Data Breaches and Duck Hunts
added: 10.17.2013, by Mike Spinney
Ever have an uh oh moment after hitting send? You know – the kind of feeling that puts a little extra pucker in your backside? Maybe you hit “reply all” and didn’t check to see who all the recipients were, or you weren’t sure the attachment was the right one.
Sure you have. We all have. I had one this past weekend.
Luckily it was more of an amusing event since the attachment I sent was a picture from the old video game Duck Hunt. I intended to text it to a friend of mine who was, at that moment, sitting in a duck blind in Maine. Instead, I sent it to a buddy who was a bit confused when he got it.
Unfortunately, too many uh oh moments have consequences that are more serious. Perhaps they are personally embarrassing for the sender or one or more recipients. Or maybe they are the kind of slip-ups that result in a data breach.

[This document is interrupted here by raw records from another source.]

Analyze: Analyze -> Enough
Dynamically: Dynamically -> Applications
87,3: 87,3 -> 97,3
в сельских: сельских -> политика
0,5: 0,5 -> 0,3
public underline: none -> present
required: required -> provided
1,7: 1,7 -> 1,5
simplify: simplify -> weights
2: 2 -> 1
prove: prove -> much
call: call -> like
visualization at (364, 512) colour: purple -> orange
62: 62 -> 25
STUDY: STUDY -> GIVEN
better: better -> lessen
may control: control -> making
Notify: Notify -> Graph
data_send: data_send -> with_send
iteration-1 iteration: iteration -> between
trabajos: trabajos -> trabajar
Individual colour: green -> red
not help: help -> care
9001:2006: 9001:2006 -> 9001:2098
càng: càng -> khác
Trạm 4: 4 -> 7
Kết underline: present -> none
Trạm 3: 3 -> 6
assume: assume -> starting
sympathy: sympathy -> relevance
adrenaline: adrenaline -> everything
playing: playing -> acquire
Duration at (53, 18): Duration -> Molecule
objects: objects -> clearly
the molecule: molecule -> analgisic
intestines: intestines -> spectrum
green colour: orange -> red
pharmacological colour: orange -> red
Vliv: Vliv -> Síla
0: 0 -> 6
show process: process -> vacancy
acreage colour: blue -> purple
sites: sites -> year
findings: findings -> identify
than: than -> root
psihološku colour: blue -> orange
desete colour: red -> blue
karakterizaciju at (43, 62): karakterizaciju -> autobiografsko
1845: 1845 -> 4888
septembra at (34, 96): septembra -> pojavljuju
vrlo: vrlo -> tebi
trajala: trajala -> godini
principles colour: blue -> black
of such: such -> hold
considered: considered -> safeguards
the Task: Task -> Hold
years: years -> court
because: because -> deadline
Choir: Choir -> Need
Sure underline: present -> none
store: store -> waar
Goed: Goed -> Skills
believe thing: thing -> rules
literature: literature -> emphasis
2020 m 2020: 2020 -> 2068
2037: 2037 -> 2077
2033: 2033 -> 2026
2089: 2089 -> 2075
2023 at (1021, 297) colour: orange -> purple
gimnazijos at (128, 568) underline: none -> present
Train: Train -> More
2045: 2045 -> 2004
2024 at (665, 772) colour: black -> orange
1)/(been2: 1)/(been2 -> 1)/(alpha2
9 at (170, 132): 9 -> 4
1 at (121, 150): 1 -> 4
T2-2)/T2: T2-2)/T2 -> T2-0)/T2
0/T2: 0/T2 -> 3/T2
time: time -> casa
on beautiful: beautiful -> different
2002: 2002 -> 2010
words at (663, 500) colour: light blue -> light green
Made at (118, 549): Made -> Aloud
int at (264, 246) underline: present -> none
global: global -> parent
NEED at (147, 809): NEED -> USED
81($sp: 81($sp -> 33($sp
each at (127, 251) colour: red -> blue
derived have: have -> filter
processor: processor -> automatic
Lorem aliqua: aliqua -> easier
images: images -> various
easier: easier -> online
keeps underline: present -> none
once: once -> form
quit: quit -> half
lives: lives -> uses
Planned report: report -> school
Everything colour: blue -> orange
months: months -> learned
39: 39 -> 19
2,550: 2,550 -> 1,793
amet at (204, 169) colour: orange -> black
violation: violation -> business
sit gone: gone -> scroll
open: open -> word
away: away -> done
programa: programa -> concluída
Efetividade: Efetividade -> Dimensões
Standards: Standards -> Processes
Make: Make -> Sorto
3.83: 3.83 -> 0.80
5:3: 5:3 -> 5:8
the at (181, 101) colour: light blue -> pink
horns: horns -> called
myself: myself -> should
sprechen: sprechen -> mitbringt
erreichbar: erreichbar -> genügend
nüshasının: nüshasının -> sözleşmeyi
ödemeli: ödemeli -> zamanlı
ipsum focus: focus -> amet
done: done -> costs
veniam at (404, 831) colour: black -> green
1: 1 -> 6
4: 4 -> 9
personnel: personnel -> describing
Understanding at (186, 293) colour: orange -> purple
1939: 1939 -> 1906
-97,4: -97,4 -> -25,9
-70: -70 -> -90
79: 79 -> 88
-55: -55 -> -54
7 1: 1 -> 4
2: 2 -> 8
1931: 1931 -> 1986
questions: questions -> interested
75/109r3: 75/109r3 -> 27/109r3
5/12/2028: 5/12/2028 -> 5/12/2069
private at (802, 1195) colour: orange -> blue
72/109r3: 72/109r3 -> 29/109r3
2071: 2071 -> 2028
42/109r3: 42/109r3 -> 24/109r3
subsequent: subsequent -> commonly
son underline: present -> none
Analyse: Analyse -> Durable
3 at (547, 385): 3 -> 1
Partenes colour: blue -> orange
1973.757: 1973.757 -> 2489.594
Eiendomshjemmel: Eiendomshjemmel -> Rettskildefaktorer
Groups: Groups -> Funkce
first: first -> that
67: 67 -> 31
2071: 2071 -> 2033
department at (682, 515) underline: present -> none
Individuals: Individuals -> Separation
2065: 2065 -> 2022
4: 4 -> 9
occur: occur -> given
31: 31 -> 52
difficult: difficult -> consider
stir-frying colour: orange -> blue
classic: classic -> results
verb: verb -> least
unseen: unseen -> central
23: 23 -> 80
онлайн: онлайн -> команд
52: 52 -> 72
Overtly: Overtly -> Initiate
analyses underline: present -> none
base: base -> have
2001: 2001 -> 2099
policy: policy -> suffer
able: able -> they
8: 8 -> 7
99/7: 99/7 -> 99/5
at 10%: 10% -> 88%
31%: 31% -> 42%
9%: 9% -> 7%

CaroMont Health in Gastonia, North Carolina recently disclosed an uh oh moment that occurred when an employee sent an unsecured email containing sensitive personal health information of more than 1300 people to an unauthorized individual.
Columbia University Medical Center in New York recently disclosed an uh oh moment that occurred when an employee accidentally sent a database containing the personally identifiable information, including Social Security numbers of more than 400 medical students, to unauthorized individuals.
MNSure, Minnesota’s health insurance exchange, recently disclosed an uh oh moment that occurred when an employee accidentally emailed an unsecure database containing the personally identifiable information, including Social Security numbers of more than 2400 insurance agents, to an unauthorized individual.
University of Mississippi Medical Center, similar story.
Thanks to the Privacy Rights Clearinghouse’s data breach database I could go on.
These are all healthcare organizations. They are highly regulated when it comes to the management and security of patient data. They must comply with state data security regulations, federal health data security regulations, payment card industry standards and more. They’ve all likely invested a lot of time and money in the tools, processes, training, and personnel needed to maintain a high level of security, and yet mistakes happened. And mistakes will keep happening at these and similar organizations.
So what makes you think you’re no different? Awareness and vigilance are two of the most important aspects of any effective information security strategy. If you are aware of the risks, you’ll be more likely to do the things that mitigate those risks. You’ll double check your intended recipients; you’ll double-check your attached files; you’ll use available security tools; you’ll follow proper protocol.
That doesn’t mean that mistakes won’t be made, but it may be the difference between a database filled with personal data and an 8-bit video game screen grab.